About Travel Risks & Dengue Fever

Dengue fever is the most common arbovirus infection worldwide, affecting up to 100 million people annually. Travelers to dengue endemic regions import 100 to 200 cases of dengue fever into the United States each year. The Centers for Disease Control and Prevention states that dengue fever incidence in tourists may be as high as 1 infection per every 1000 travelers to high risk countries.
  1. Geography

    • Dengue virus is endemic to Southeast Asia, Africa, Central and South America, India, the Middle East, Caribbean and tropical Pacific islands. Dengue genotypes circulating in Southeast Asia, Central and South America, and the South Pacific may carry a higher risk of dengue hemorrhagic fever. Many countries in these regions suffer from dengue fever epidemics every three to five years.

    Types

    • Four distinct viral serotypes (DEN-1, DEN-2, DEN-3 and DEN-4) cause dengue fever. Aedes aegypti mosquitoes transmit the dengue flavivirus. Aedes albopictus is occasionally implicated in Western hemisphere transmission, including the 2001 dengue outbreak in Hawaii.
      Dengue virus causes four distinct medical conditions: nonspecific febrile illness, dengue fever (DF), dengue hemorrhagic fever (DHF) and dengue shock syndrome (DSS). About 1% of dengue fever cases progress to the more severe hemorrhagic form. Dengue hemorrhagic fever has a 5% fatality rate without proper medical intervention.

    Effects

    • Dengue virus has an incubation period of three to fourteen days from mosquito bite to onset of symptoms. Sick travelers with flu-like symptoms should consider dengue infection if their travel history includes a dengue endemic region within the previous two weeks.
      Dengue virus causes fevers as high as 40-41º C (104-105.8º F), influenza-type aches, rash, headache, retro-orbital eye pain, loss of appetite, nausea and abdominal pain. Dengue fever may cause hemorrhagic bleeding of the eyes, gums, gastrointestinal tract, and other organs. Dengue fever rash generally starts on day three and spreads from the torso to extremities. Fever generally resolves after five days, but complete recovery is often slow with weeks of fatigue and depression.
      Severe cases require hospitalization, oral and intravenous fluids, and possible blood transfusion. Complications usually arise on days three to five of illness. Increased vascular permeability leading to fluid accumulation in the abdomen and chest cavity characterizes dengue hemorrhagic fever (DHF). Potentially fatal circulatory decompensation occurs in dengue shock syndrome (DSS) cases.

    Prevention/Solution

    • There are no commercially available vaccines for dengue virus.
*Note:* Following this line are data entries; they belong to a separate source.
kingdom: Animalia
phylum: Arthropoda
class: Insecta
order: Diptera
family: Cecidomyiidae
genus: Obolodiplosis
Potential vaccines are in field-testing, but will not be economical options anytime in the near future. There are no dengue specific medical treatments; care is limited to hydration and pain management. Therefore, avoiding infection should be a traveler's primary concern.
      Travelers should investigate recent dengue activity in the regions they intend to visit. The Centers for Disease Control and Prevention and World Health Organization websites both offer country specific health advisories. Dengue virus transmission is highest during rainy seasons. Time your trip accordingly to minimize risk.
      Travelers to dengue fever endemic regions should apply DEET mosquito products daily to clothing and exposed skin. Use repellents with more than 50% DEET concentration; apply after sunscreen. Long sleeve shirts and pants are preferable to shorts and tank tops. Aedes aegypti mosquitoes, primary carriers of dengue, feed during the morning and early evening hours. Mosquitoes may bite any time of day in air-conditioned or shady areas.
      Although A. aegypti mosquitoes are day feeders, consider sleeping under a bed net treated with mosquito repellent. Tuck the net under the mattress to prevent entry. Mosquito netting is also a preferred method for protecting very young infants in carriers. Babies over two months old can use DEET mosquito repellent.
      CDC mentions anecdotal outbreak evidence that travelers staying in air conditioned hotels with properly maintained grounds are at less risk of dengue fever infection than travelers staying in homes of friends and family in endemic regions.

    Warning

    • When traveling in an area of dengue fever activity, do not take aspirin or NSAIDs (nonsteroidal anti-inflammatory drugs) like ibuprofen if you experience flu-like symptoms, rash, abdominal pain, or headache. Aspirin aggravates the hemorrhagic aspects of dengue fever. There is also a risk of Reyes Syndrome. Only use acetaminophen for pain relief.

    Misconceptions

    • Travelers are not at high risk for severe forms of dengue fever. Prior dengue infection places a patient at higher risk of dengue hemorrhagic fever. Therefore, travelers with no prior dengue infection history are less likely to develop severe forms of the disease than natives from an endemic region.
      Most people due not suffer severe illness from dengue virus infection. More than 80% of dengue cases are asymptomatic or mild.